The group of Christian conquerors is depicted on the right side of the painting, as seen from the viewer. A gap appears slightly to the left of center, separating the Christian Kings from the conquered Muslims. This separation is reinforced by a wheel track visible on the path. This also emphasizes perspective.

Due to her position in the foreground and the light colors of her clothing, which stand out starkly against the dark background consisting of cypresses at this point and the white of her white horse, the figure of the queen draws the eye. She is dressed in a light green and gold brocade dress and wears a light blue brocade cloak with a white ermine collar. The queen's crown is identical to the one still kept in Granada today.

King Ferdinand is depicted with almost no overlap. He is dressed entirely in red. He wears a Venetian cloak of red velvet, red stockings, and a red cap connected to a crown. He has opened his right hand to receive the keys. Between the royal couple, one can recognize their two eldest children. Crown Prince John of Aragon and Castile wears a crown. The husband of the Infanta Isabella of Aragon and Castile, the Infante Alfonso of Portugal, had died on 13 July 1491. She is therefore wearing black mourning clothes. On the right, behind the queen, one can see some ladies of the court and people who played a role in the conquest of the kingdom of Granada.
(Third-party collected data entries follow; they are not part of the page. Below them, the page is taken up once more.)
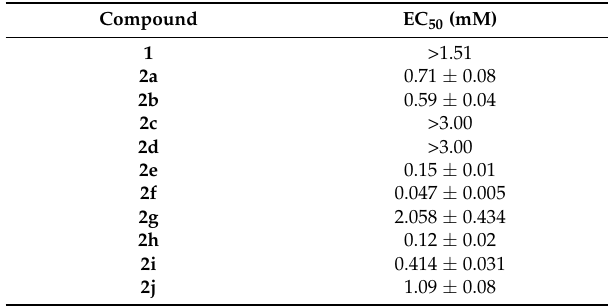
Table 4. Effect of the substrates on the mycelial growth of B. cinerea in solid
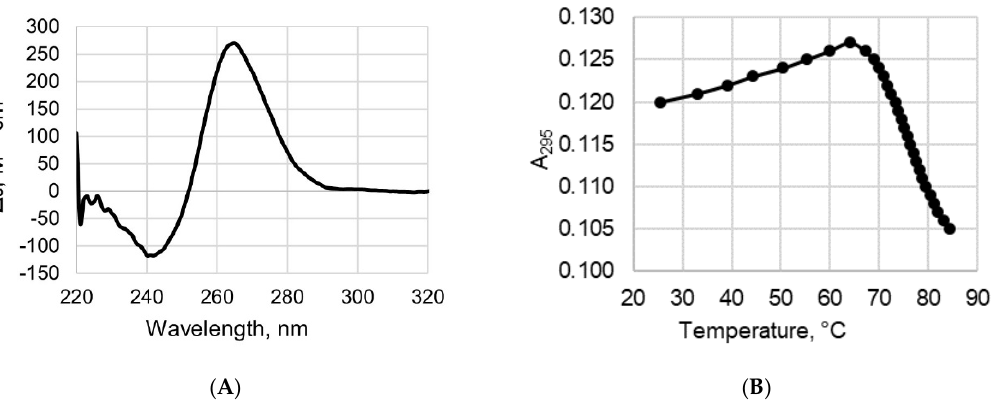
Figure 3. Analysis of the G4 structure formed by the oligonucleotide 19G4 by spectroscopic meth- ods. ( A ) CD spectrum recorded in buffer A containing 100 mM KCl at 25 °C (~2 µM oligonucleotide concentration). ( B ) Thermal melting curve measured at 295 nm in buffer B containing 2.5 mM KCl at ~4 µM oligonucleotide strand concentration.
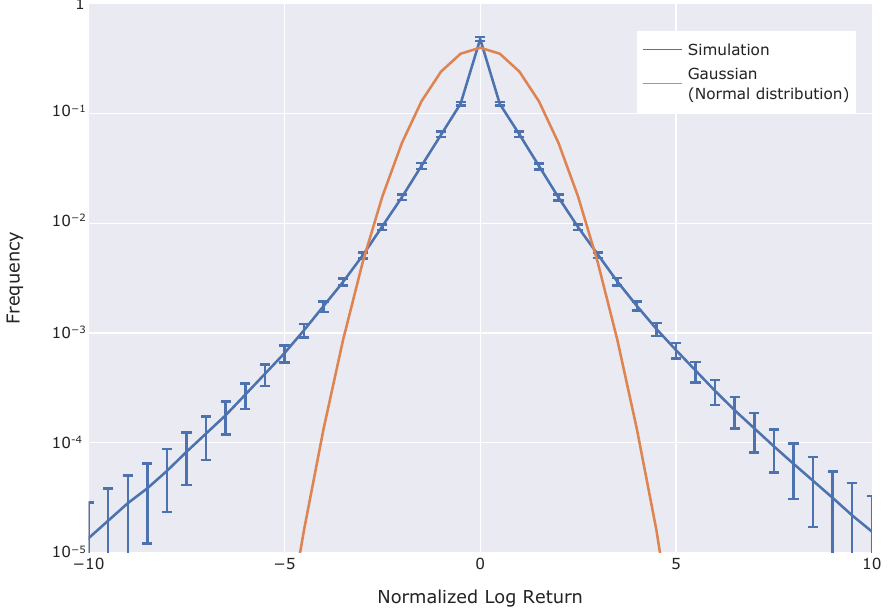
Figure 5. Frequency distribution of normalized log returns. The blue plot shows the results from simulations. Error bars mean standard deviation for each lag among 500 markets in 100 simulations. The orange plot shows the Gaussian (Normal)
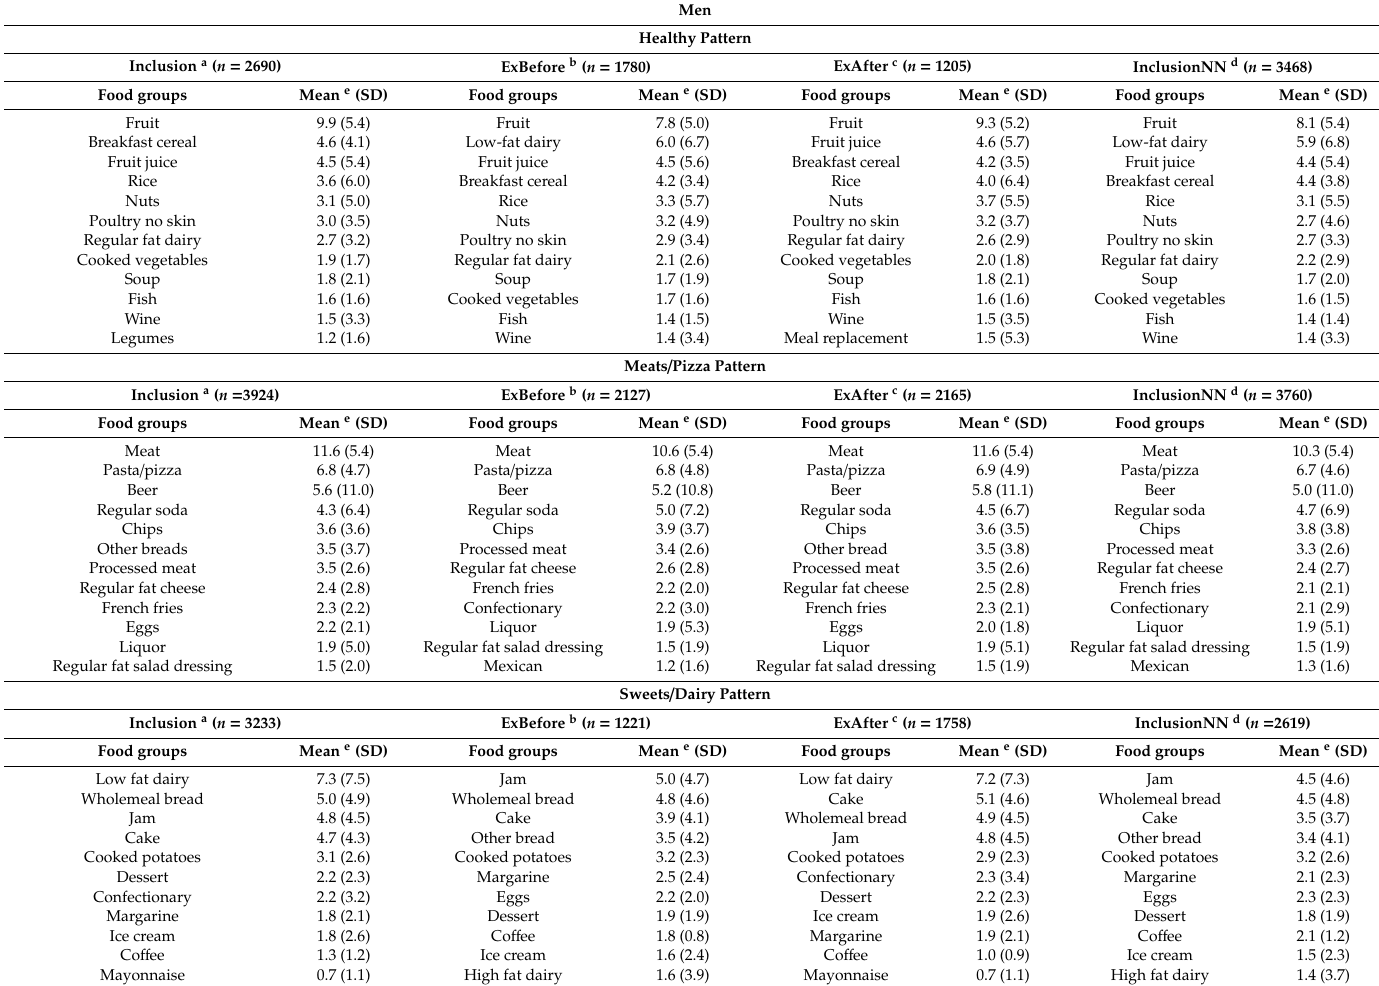
Table 3. Largest contributor based on percentage of food groups to daily total energy intake across dietary patterns and di ff erent methods to account for misreporting of energy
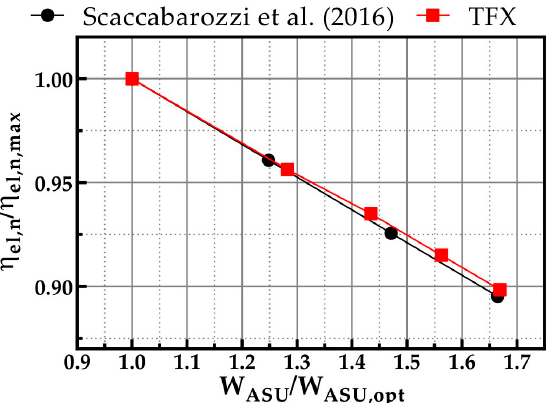
Figure 9. Net electric efficiency of the Allam cycle as a function of ASU-specific work. Validation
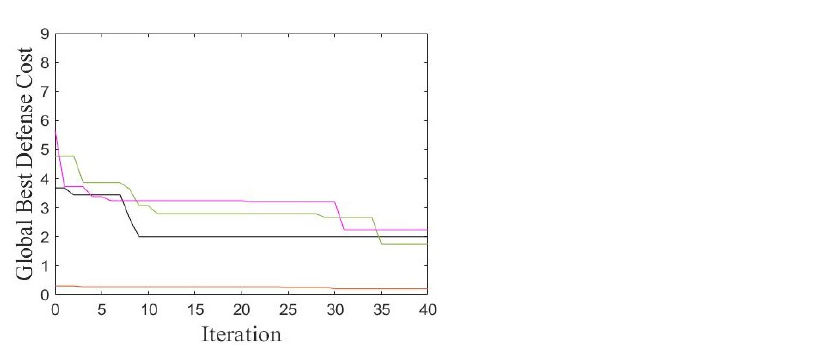
Figure 16. Convergence of defense cost against slant formation with kill probability set to 1, black: ζ 1 , orange: ζ 2 , green: ζ 3 , purple: ζ 4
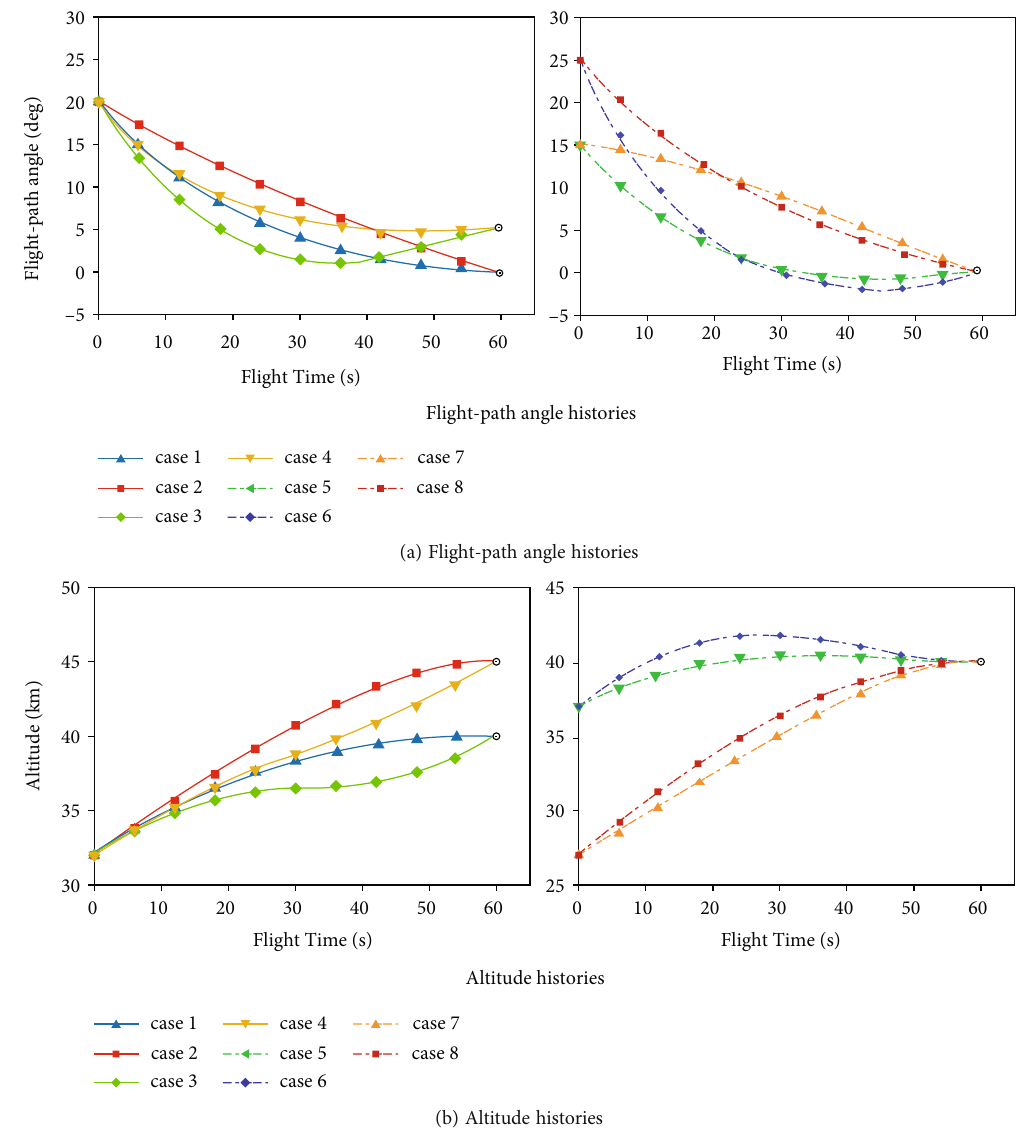
Figure 7: Flight-path angle and altitude histories for di ff erent cases. Table 7: Terminal errors with close-loop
The group of the emir and his entourage is shown a bit further back in perspective. This results in these people appearing to be smaller. Emir Muhammad XI is dressed in black, riding a black horse led by a black servant. He holds the keys to the city in his right hand. His entourage is not mounted, but appears to be still carrying weapons.

In the background of the picture one can see a city wall, white buildings, and on the mountain the castle Alhambra.